Camperleven is zo anders nog als tentleven. Jullie zijn veel vrijer qua verplaatsen. Je kunt in het donker of later aankomen en het geeft niet want je hoeft geen tent op te zetten. Geen problemen met vertrekken ivm een natte tent meenemen. Alles blijft in dezelfde kastjes/plekken terwijl wij alles moesten in en uitpakken/aansluiten. Wij liepen iedere avond een camping rondje om te kijken naar alle tentjes en caravans te en praatten dan met mensen. De campers en de stacaravans sloegen we over. Die mensen zeiden nl. nooit iets terug. Ze hadden niemand nodig. Ze hadden alles bij zich. Wij leenden en deelden spullen en bij vertrek gaven we bederfelijke spullen door. Het is geen oordeel. Alleen een vaststelling van onze ervaringen.
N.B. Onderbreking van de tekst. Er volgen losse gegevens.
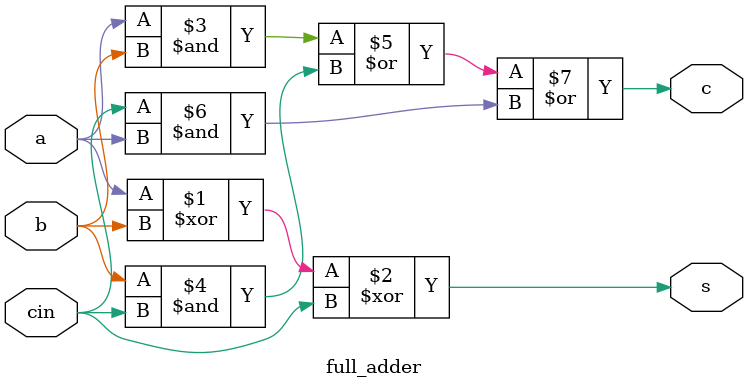
<source format=v>
module full_adder(s,c,a,b,cin);
  input wire a,b,cin;
  output wire s,c;
  
  assign s=a^b^cin;
  assign c=(a&b|b&cin|cin&a);
  
endmodule

</source>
Zo’n grote camperplaats voelt natuurlijk wel een stuk veiliger dan een kleine , dat snap ik maar toch….. al die auto’s zo dicht op elkaar, het lijkt me maar niets. Maar ja, ik bén ook geen kampeerder of iets dat er ook maar een béetje op lijkt.
De militaire begraafplaatsen zijn zeer beklijvend. Wij bezochten er al veel in de Westhoek. Jaarlijks bezoeken we ook het graf van een grootoom in De Panne (gesneuveld in de loopgraven op zijn 22ste tijdens WO 1).
Je wordt er stil en heel nederig van. Zoveel jonge mensen, zo zinloos vermoord.
test
Oeps, mijn vorige reactie is zoek.
Ik schreef:
Dat de oorlogskerkhoven zeer beklijvend zijn. Wij bezochten er al veel in de Westhoek, waar ook de grootoom van mijn echtgenoot één van de kruisjes is geworden. Frederick sneuvelde op zijn 22ste in de loopgraven tijdens WO1. Hij vocht vier jaar aan het front en sneuvelde net voor het einde van de oorlog. Hij werd geraakt door de scherven van een obus. In zijn laatste brief aan zijn ouders stond nog dat hij stand hield en de moed erin hield. Het mocht niet baten.
De zinloosheid van zo’n massavernietiging. Oorlog. Waarom toch?